Exercise materials:
--- START ---
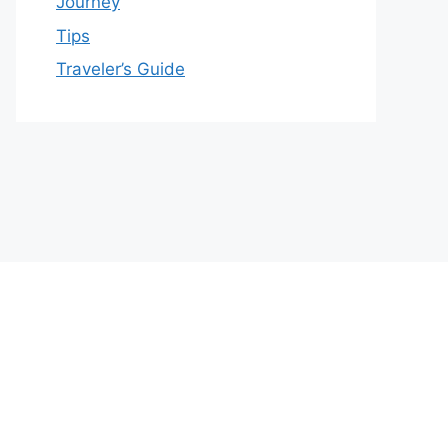
Journey
Tips
Traveler’s Guide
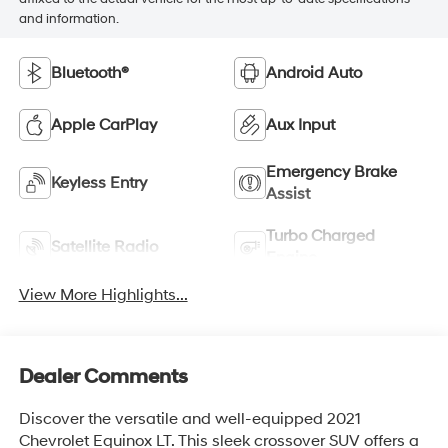
and information.
Bluetooth®
Android Auto
Apple CarPlay
Aux Input
Emergency Brake
Keyless Entry
Assist
Turbo Charged
Satellite Radio
Engine
View More Highlights...
Dealer Comments
Discover the versatile and well-equipped 2021
Chevrolet Equinox LT. This sleek crossover SUV offers a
--- END ---
Assigned task:
Return the text read from all the records above, line for line and without changes, and leave the pictures out.

Solution:
Journey
Tips
Traveler’s Guide
and information.
Bluetooth®
Android Auto
Apple CarPlay
Aux Input
Emergency Brake
Keyless Entry
Assist
Turbo Charged
Satellite Radio
Engine
View More Highlights...
Dealer Comments
Discover the versatile and well-equipped 2021
Chevrolet Equinox LT. This sleek crossover SUV offers a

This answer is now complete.